• _KUTIPAN TEKS_:
>>>>>
Kita, Agama dan Peradaban

Oleh : Reyvita Ningrum
(Mahasiswa Progam Studi Bimbingan Konseling Islam, Fakultas Ushuluddin dan Dakwah)
#BanggaIAINSurakarta

“Anda tidak dapat mengatakan bahwa agama yang satu lebih baik dari yang lain. Semua agama, pada dasarnya, adalah relatif – yaitu terbatas, parsial, tidak lengkap – sebagai jalan dalam melihat segala sesuatu. Menganggap bahwa sebuah agama secara intrinsik lebih baik dari yang lain, sekarang, dirasakan oleh ahli agama sebagai sebuah sikap yang agak salah, ofensif, dan merupakan pandangan yang sempit.” (Paul F. Knitter)

 

Keberagaman agama saat ini sedang hangat sekali diperbincangkan. Sejak dideklarasikannya kemerdekaan Indonesia dan lahirnya kata toleransi di Indonesia. Kita tentu telah paham bahwa kita harus menerima perbedaan. Enam agama dengan cara ibadah dan kultur yang berbeda tidak dapat membuat kita menjadi orang yang egois dalam bernegara majemuk.
<<<<<
Butir Dataset
>>>>>
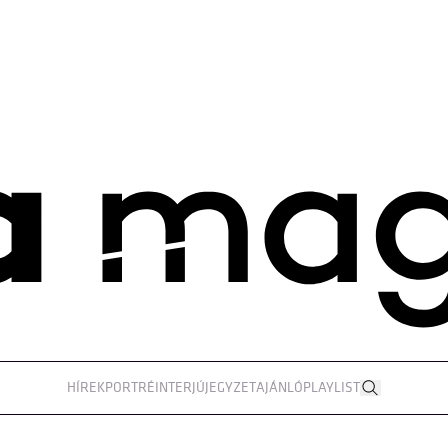
HÍREK
PORTRÉ
INTERJÚ
JEGYZET
AJÁNLÓ
PLAYLIST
<<<<<
• _DAFTAR TUGAS_:
1. Menurut esai tentang agama dan peradaban, ada berapa agama yang memiliki cara ibadah dan kultur berbeda?
2. Lanjutkan esai tentang agama dan peradaban setelah kalimat terakhir yang tertera.

• _SOAL TERJAWAB_:
1. Ada enam agama.

2.
Jangankan dengan enam agama yang berbeda, sesama organisasi dalam satu agama saja, masih ada sekte-sekte ajaran yang berbeda. Padahal manusia dengan pola pikir sekteraian tersebut akan memicu sifat yang saling menyalahkan ajaran agama yang lain yang berbeda dengan dirinya. Jika hal tersebut semakin dipupuk dan subur maka akan melahirkan sikap saling bendi antar masnusia padahal seemacam itu hanya soal pergaulan. Hal-hal seperti itu hanya soal kurangnya pengetahuan. Loe (Baca: kamu) kurang gaul, Loe kurang jauh cari pengalamannya, jika masih saling menyalahkan, saling merendahkan cuma gara-gara berbeda dengan orang lain.

Di Indonesia ada ratusan juta manusia dengan pola pikir yang berbeda dengan kita. Padahal kita hidup di negara yang secara hukum mengakui dan melindungi “perbedaan”. Jika kita masih saling menjatuhkan antar golongan, antar partai, antar agama, antar keyakinan maka seharusnya kita mengasihani diri kita sendiri, karena tenyata kita telah diperalat oleh doktrin-doktrin yang menyesatkan. Doktrin-doktrin yang merasa paling benar dan yang berbeda dengan dirinya adalah salah.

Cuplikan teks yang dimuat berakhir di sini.